Stored data

----------------

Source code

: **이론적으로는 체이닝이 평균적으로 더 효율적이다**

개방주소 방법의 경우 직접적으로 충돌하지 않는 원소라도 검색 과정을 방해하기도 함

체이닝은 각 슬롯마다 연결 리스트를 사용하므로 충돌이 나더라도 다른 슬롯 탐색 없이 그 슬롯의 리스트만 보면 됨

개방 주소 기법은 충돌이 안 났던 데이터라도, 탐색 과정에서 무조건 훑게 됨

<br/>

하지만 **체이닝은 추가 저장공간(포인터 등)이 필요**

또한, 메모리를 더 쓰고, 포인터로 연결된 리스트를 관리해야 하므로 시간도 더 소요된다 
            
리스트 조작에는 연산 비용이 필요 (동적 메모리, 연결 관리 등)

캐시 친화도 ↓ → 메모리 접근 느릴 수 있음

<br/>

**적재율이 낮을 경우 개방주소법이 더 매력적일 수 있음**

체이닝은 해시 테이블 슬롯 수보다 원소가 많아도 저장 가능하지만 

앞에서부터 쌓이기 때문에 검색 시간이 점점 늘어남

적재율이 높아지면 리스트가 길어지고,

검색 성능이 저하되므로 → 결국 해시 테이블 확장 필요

----------------

- About this task: Can you arrange every line of the items above as a numbered list, leaving out the blank lines?

- Task solution:
1. Source code
2. : **이론적으로는 체이닝이 평균적으로 더 효율적이다**
3. 개방주소 방법의 경우 직접적으로 충돌하지 않는 원소라도 검색 과정을 방해하기도 함
4. 체이닝은 각 슬롯마다 연결 리스트를 사용하므로 충돌이 나더라도 다른 슬롯 탐색 없이 그 슬롯의 리스트만 보면 됨
5. 개방 주소 기법은 충돌이 안 났던 데이터라도, 탐색 과정에서 무조건 훑게 됨
6. <br/>
7. 하지만 **체이닝은 추가 저장공간(포인터 등)이 필요**
8. 또한, 메모리를 더 쓰고, 포인터로 연결된 리스트를 관리해야 하므로 시간도 더 소요된다 
9. 리스트 조작에는 연산 비용이 필요 (동적 메모리, 연결 관리 등)
10. 캐시 친화도 ↓ → 메모리 접근 느릴 수 있음
11. <br/>
12. **적재율이 낮을 경우 개방주소법이 더 매력적일 수 있음**
13. 체이닝은 해시 테이블 슬롯 수보다 원소가 많아도 저장 가능하지만 
14. 앞에서부터 쌓이기 때문에 검색 시간이 점점 늘어남
15. 적재율이 높아지면 리스트가 길어지고,
16. 검색 성능이 저하되므로 → 결국 해시 테이블 확장 필요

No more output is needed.